# [Problem to solve]
Among the lines of the entries below, count those containing the word "Краеведческий" and answer with the number only.

#### Record extracts ####

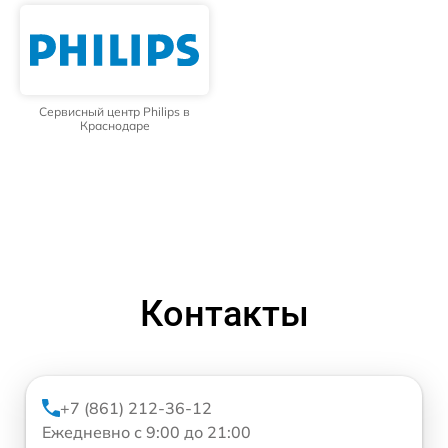
Сервисный центр Philips в
Краснодаре
Контакты
+7 (861) 212-36-12
Ежедневно с 9:00 до 21:00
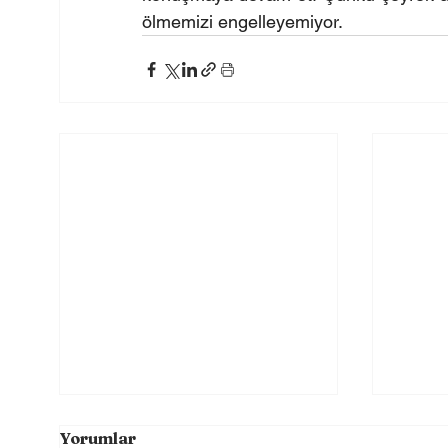
ölmemizi engelleyemiyor.
Yorumlar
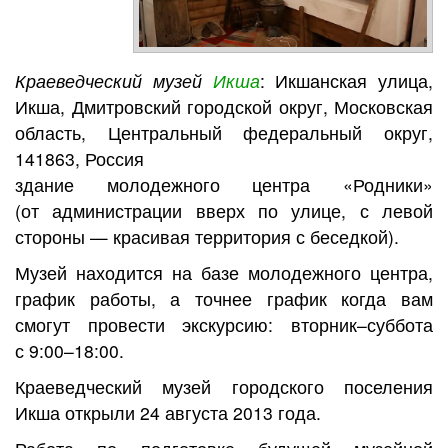
Краеведческий музей
Икша
: Икшанская улица,
Икша, Дмитровский городской округ, Московская
область, Центральный федеральный округ,
141863, Россия
здание молодежного центра «Родники»
(от администрации вверх по улице, с левой
стороны — красивая территория с беседкой).
Музей находится на базе молодежного центра,
график работы, а точнее график когда вам
смогут провести экскурсию: вторник–суббота
с 9:00–18:00.
Краеведческий музей городского поселения
Икша открыли 24 августа 2013 года.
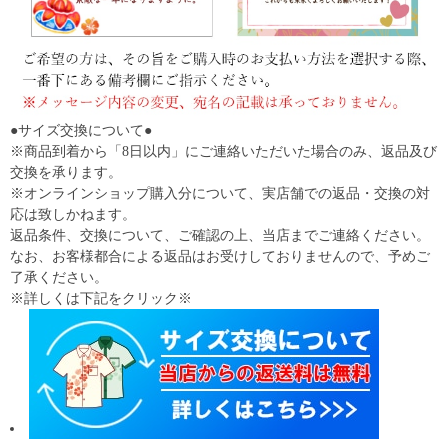
●サイズ交換について●
※商品到着から「8日以内」にご連絡いただいた場合のみ、返品及び
交換を承ります。
※オンラインショップ購入分について、実店舗での返品・交換の対
応は致しかねます。
返品条件、交換について、ご確認の上、当店までご連絡ください。
なお、お客様都合による返品はお受けしておりませんので、予めご
了承ください。
※詳しくは下記をクリック※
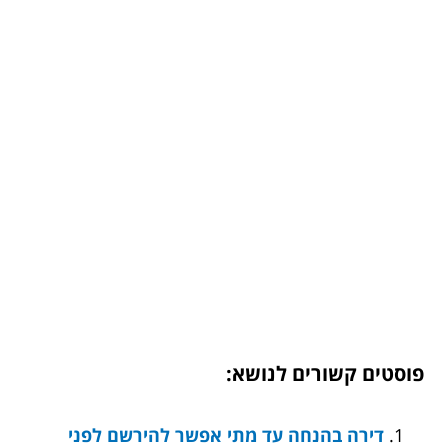
פוסטים קשורים לנושא:
דירה בהנחה עד מתי אפשר להירשם לפני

####

# [Expected answer]
2